As the Senate considers the Transportation, Housing and Urban Development (THUD) appropriations bill, S. 1243, an amendment has been filed that will threaten the safety of motorists and workers, resulting in more deaths and injuries and increase costs to taxpayers.
An amendment filed by Senator Inhofe (R-OK), will greatly broaden a current exemption to hours of service (HOS) regulations for the oil and gas industry. The amendment allows any driver – no special training needed – to drive to and from oil and gas well sites without including waiting time in a truck as “on-duty” time.
The THUD bill should advance safety and NOT include a GIVEAWAY to special interests that degrades safety.
Take Action Now
Please contact your Senators ASAP, or call the Capitol Switchboard at 202-224-3121 to be connected directly to your Senator’s office, and urge them to OPPOSE THE INHOFE AMENDMENT – #1770
- Every year on average 4,000 people are killed in truck crashes in the U.S. and another 80,000 are injured.
- Truck Crash Deaths are Increasing. In 2010, large truck crash fatalities increased by 9 percent and then increased again in 2011 despite an overall decline in motor vehicle deaths.
- The annual cost to society from crashes involving large trucks is estimated to be nearly $83 billion.
- Truck driver fatigue has been recognized as a major safety concern and a contributing factor to fatal truck crashes for over 70 years.
- Studies sponsored by the Federal Motor Carrier Safety Administration (FMCSA) reveal that 65% of truck drivers report that they often or sometimes feel drowsy while driving and nearly half of truck drivers admit that they had actually fallen asleep while driving in the previous year.
- Truck driving is consistently listed in the top 10 most dangerous jobs.
- Life expectancy for truck drivers is just 61 years, 16 years less than the average due to the nature of the job.
- The demands of the job force truck drivers to spend up to 70 hours a week behind the wheel, and then work additional hours, for less pay than similar industries.
- Section 31315 of Title 49 of the U.S. Code already provides a process for those seeking exemptions from federal safety regulations.
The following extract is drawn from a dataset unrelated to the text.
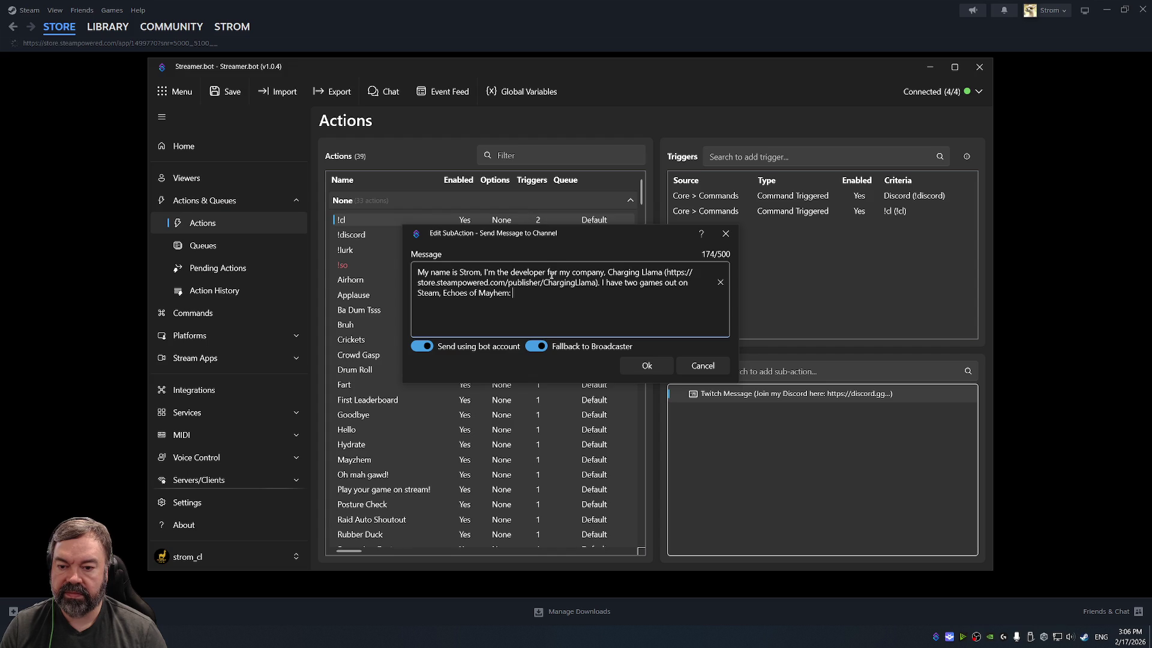
pyautogui.write('https://store.steampowered.com/app/1499770?snr=5000_5100__')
This process ensures that exemptions are given based on need and merit and that exemptions are given only to those who can demonstrate an equal level of safety will be maintained. Any and all exemptions from federal safety regulations should be reviewed and issued through this process.
- Last year, a New York Times investigative report on a special interest exemption from the federal HOS rule showed the devastating and deadly results of special interest exemptions for the industry.
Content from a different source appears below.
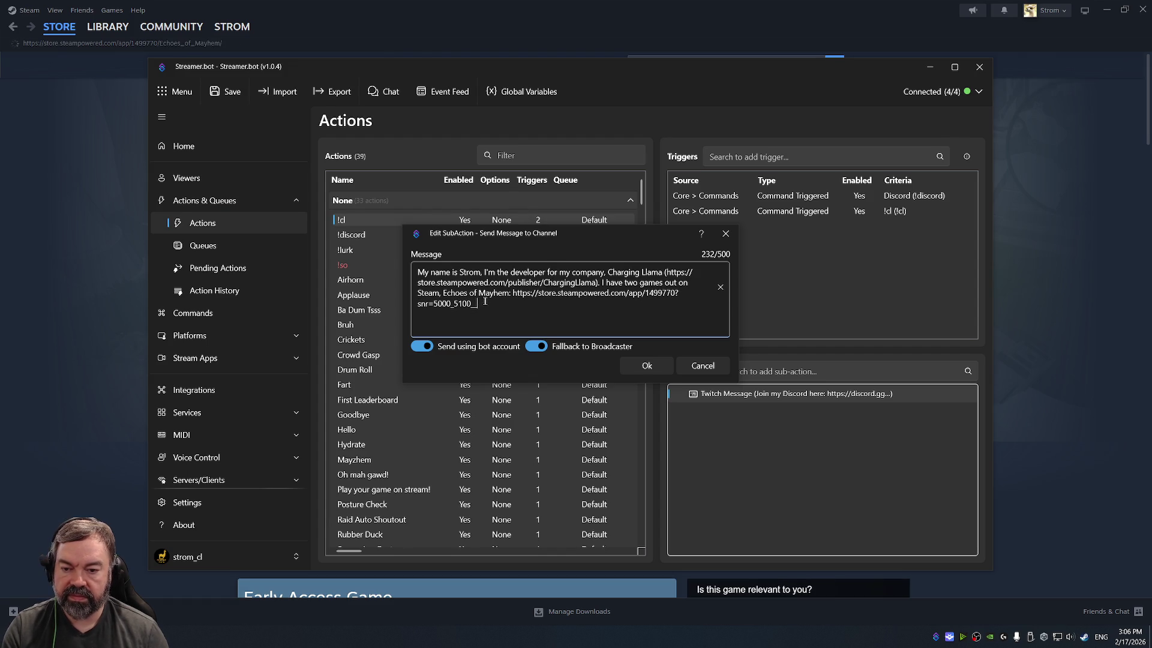
pyautogui.moveTo(491, 302); pyautogui.dragTo(677, 294)
pyautogui.press('BackSpace')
Quotes from the New York Times Expose
“Over the past decade, more than 300 oil and gas workers…were killed in highway crashes, the largest cause of fatalities in the industry. Many of these deaths were due in part to oil field exemption from highway safety rules that allow truckers to work longer hours than drivers in most other industries…”
“Many oil field truckers say that while these exemptions help them earn more money, they are routinely used to pressure workers into driving after shifts that are 20 hours or longer.” (NYT, “Deadliest Danger Isn’t at the Rig but on the Road“, 5/14/12)
Quote from a Trucking Industry Publication on the Dangers of Trucks in the Energy Field
“While performing an essential energy mission, trucks are viewed as an inconvenience at best and unsafe or disruptive at worst. In a special enforcement focus during Roadcheck 2012, CVSA found significantly higher vehicle and driver out-of-service violations in the shale areas than elsewhere.” (Transport Topics 7-8-13)
Exemptions from federal motor carrier safety regulations compromise the safety, erode uniformity, and weaken enforcement efforts.